Centers of excellence can define strategic imperatives and draw on talent and expertise from across the enterprise, but they can easily overlook the needs of specific markets. In contrast, localized organizations focus on those local needs and on making quick decisions to satisfy them. But to do so they must duplicate organizational structures across markets, increasing overhead and driving up costs. Choosing the locations of centers of excellence wisely (such as by moving them close to core markets or to lower-cost regions) can mitigate some of these issues.
The secret to reshaping an operating model and maintaining efficiency is identifying the core business processes that should be adapted in order to reach the company’s strategic goals. (See Exhibit 2.) This was an important lesson for the COO of a global digital marketplace: “When we first launched in China, we were unsuccessful because we tried to adopt a plug-and-play approach, taking what worked on the Western side of the world… We ended up setting up an independent business unit to cater to the needs of the China market.”
The need to carefully adapt processes is nowhere more acute than when determining whether and how to differentiate products.
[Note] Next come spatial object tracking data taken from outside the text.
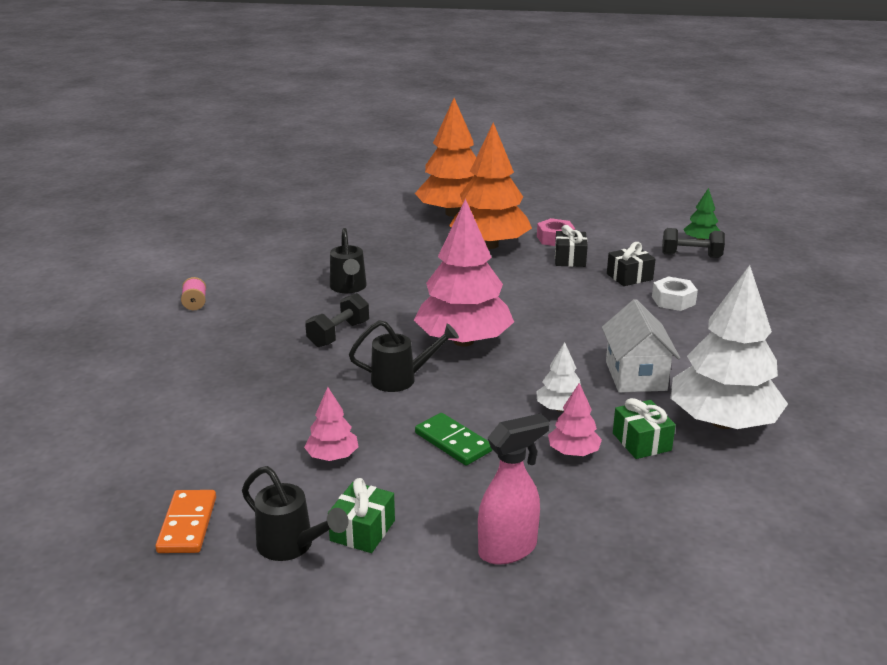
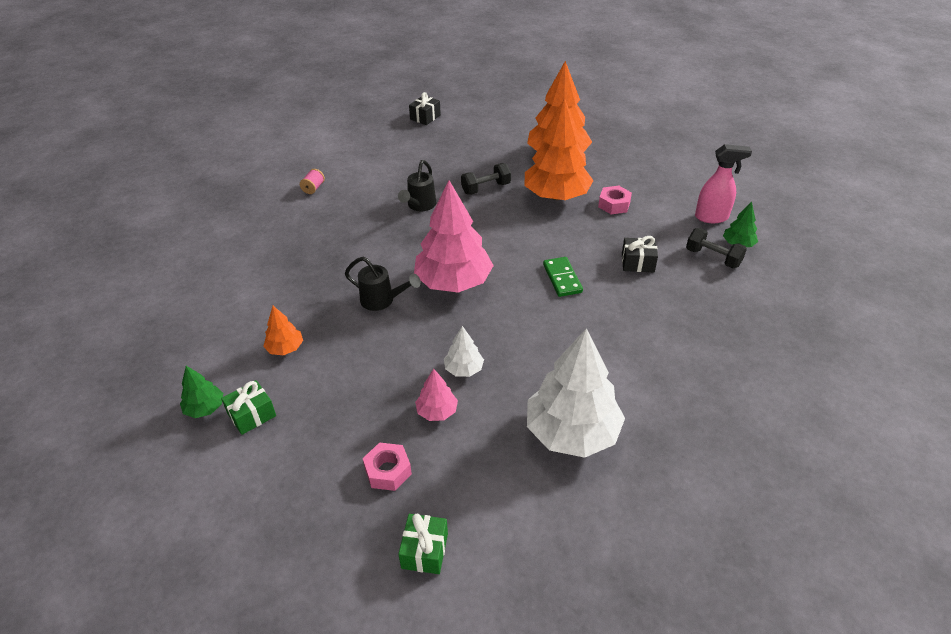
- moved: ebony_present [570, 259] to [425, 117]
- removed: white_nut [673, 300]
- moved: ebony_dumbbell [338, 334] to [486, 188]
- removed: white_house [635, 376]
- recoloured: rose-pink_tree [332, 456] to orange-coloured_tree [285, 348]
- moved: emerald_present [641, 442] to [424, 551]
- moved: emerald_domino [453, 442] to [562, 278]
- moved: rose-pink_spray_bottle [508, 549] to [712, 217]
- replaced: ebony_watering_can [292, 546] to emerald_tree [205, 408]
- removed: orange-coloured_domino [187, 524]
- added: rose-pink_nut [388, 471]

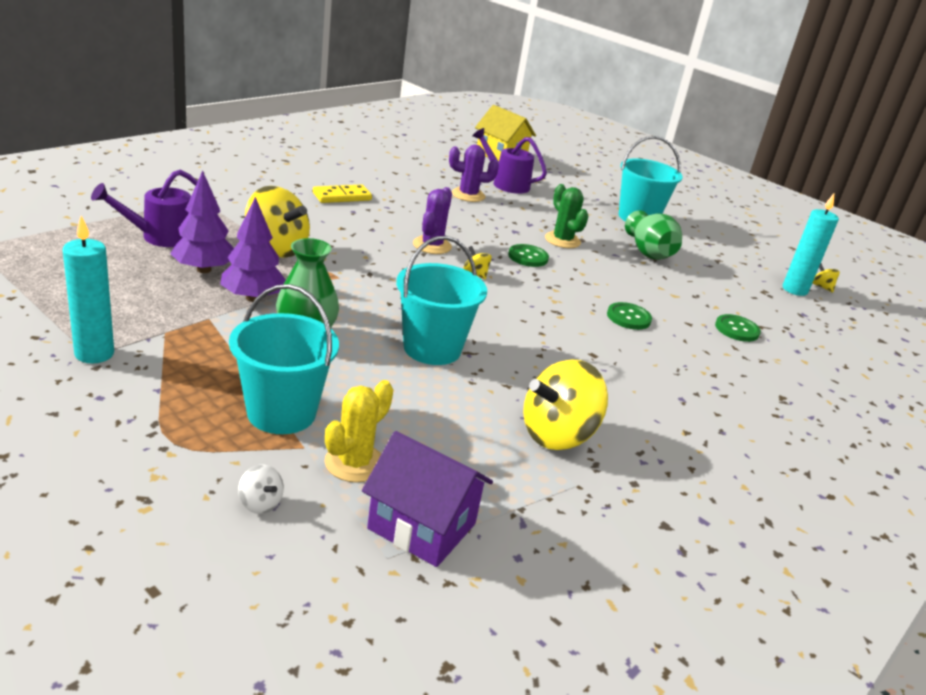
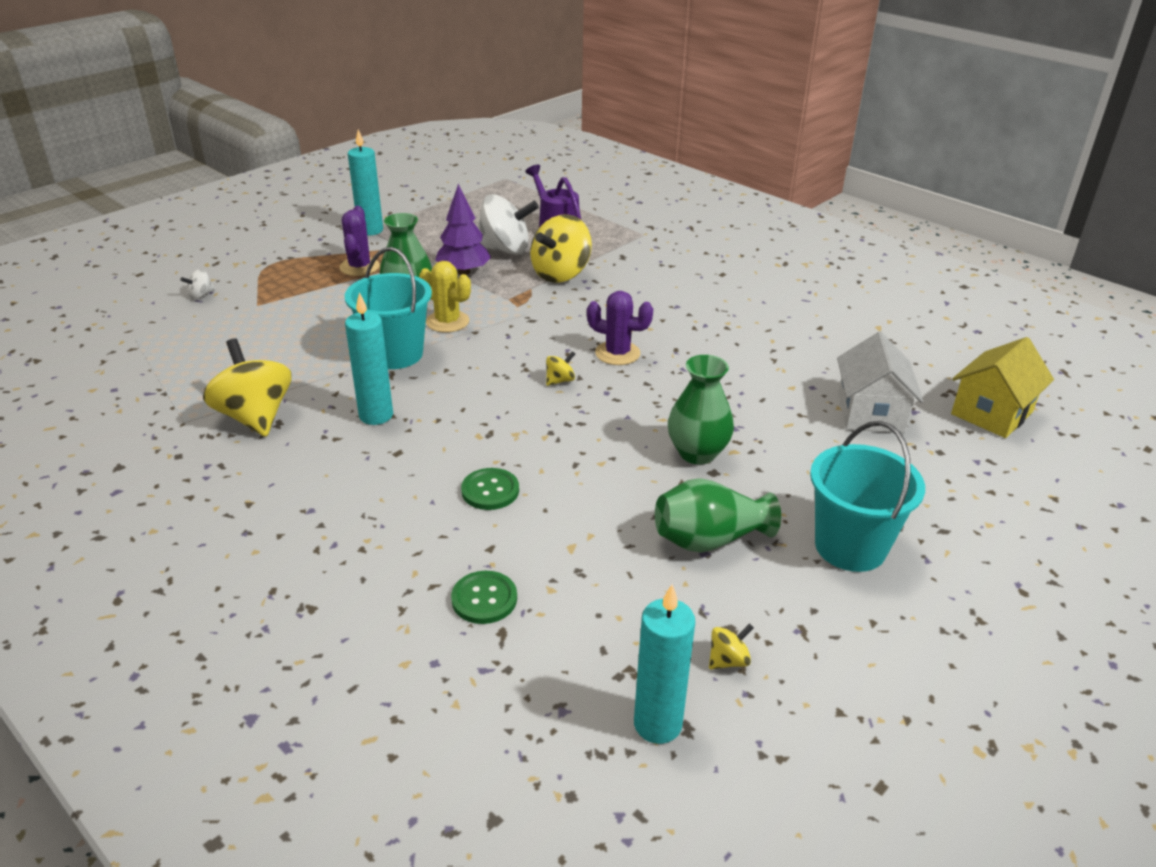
- replaced: royal_purple_watering_can [506, 183] to white_house [870, 413]
- moved: royal_purple_cactus [468, 195] to [359, 267]
- replaced: royal_purple_tree [204, 270] to white_whirligig [505, 249]
- replaced: emerald_cactus [562, 240] to emerald_tall_vase [697, 453]
- removed: yellow_domino [342, 196]
- removed: emerald_button [528, 257]
- moved: yellow_whirligig [821, 287] to [728, 660]
- removed: turquoise_bucket [281, 413]
- moved: yellow_cactus [354, 463] to [447, 322]
- removed: royal_purple_house [421, 526]
- added: turquoise_candle [376, 415]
For each one, companies must decide which features to keep constant across markets in the interest of efficiency and economies of scale and which features are worth tailoring for certain markets. Even a global company such as Twitter, with its very centralized approach to determining product features, has set up a formal forum where regions pitch new products or features. These are then prioritized according to the results of impact analysis and other criteria.
Another highly centralized global tech company that we worked with was consistently losing market share to local companies in growth markets. Recognizing that the product organization had few if any mechanisms for taking local feedback into account, the company piloted a multidisciplinary team to bring local and global teams together. Product feature prioritization accelerated significantly under the pilot, and adaptations to local markets were delivered faster. After rolling out the new operating model globally, the company’s performance against local competitors vastly improved.
It almost goes without saying that senior leadership is absolutely essential to changing the mindset of the organization. Change is hard—and organizational and cultural changes are especially difficult. It takes strong commitment from leaders to keep pushing the company toward its goals against internal resistance. Some recommendations for leaders include the following:
Strategies evolve and so too must operating models. This has never been truer than it is today, given the pace of technology change and disruption. But that reality doesn’t make the challenge any easier from an organizational and cultural perspective. Change is hard—and it always will be. By embracing the need for continual reinvention, leaders can keep their companies on the cutting edge and always well positioned for growth.